# 任务要求
逐行原样复述下列全部记录中的文字，输出中略去图片。

##### 数据集摘录 #####

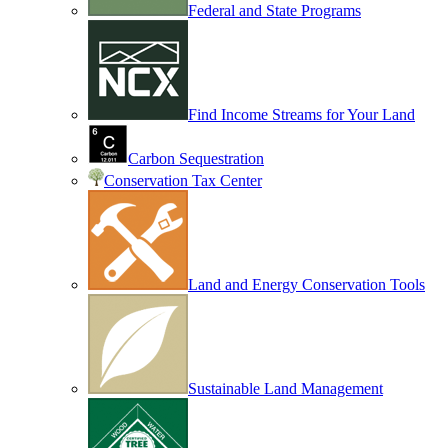
Federal and State Programs
Find Income Streams for Your Land
Carbon Sequestration
Conservation Tax Center
Land and Energy Conservation Tools
Sustainable Land Management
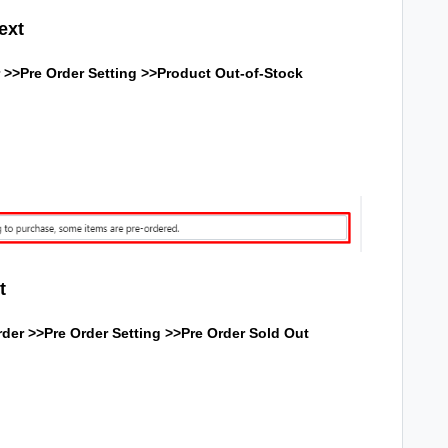
ext
 >>Pre Order Setting >>
Product Out-of-Stock
t
der >>Pre Order Setting >>
Pre Order Sold Out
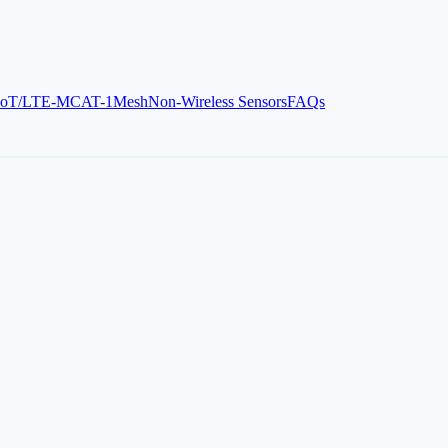
IoT/LTE-M
CAT-1
Mesh
Non-Wireless Sensors
FAQs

#####

# 问题解答
Federal and State Programs
Find Income Streams for Your Land
Carbon Sequestration
Conservation Tax Center
Land and Energy Conservation Tools
Sustainable Land Management
ext
 >>Pre Order Setting >>
Product Out-of-Stock
t
der >>Pre Order Setting >>
Pre Order Sold Out
IoT/LTE-M
CAT-1
Mesh
Non-Wireless Sensors
FAQs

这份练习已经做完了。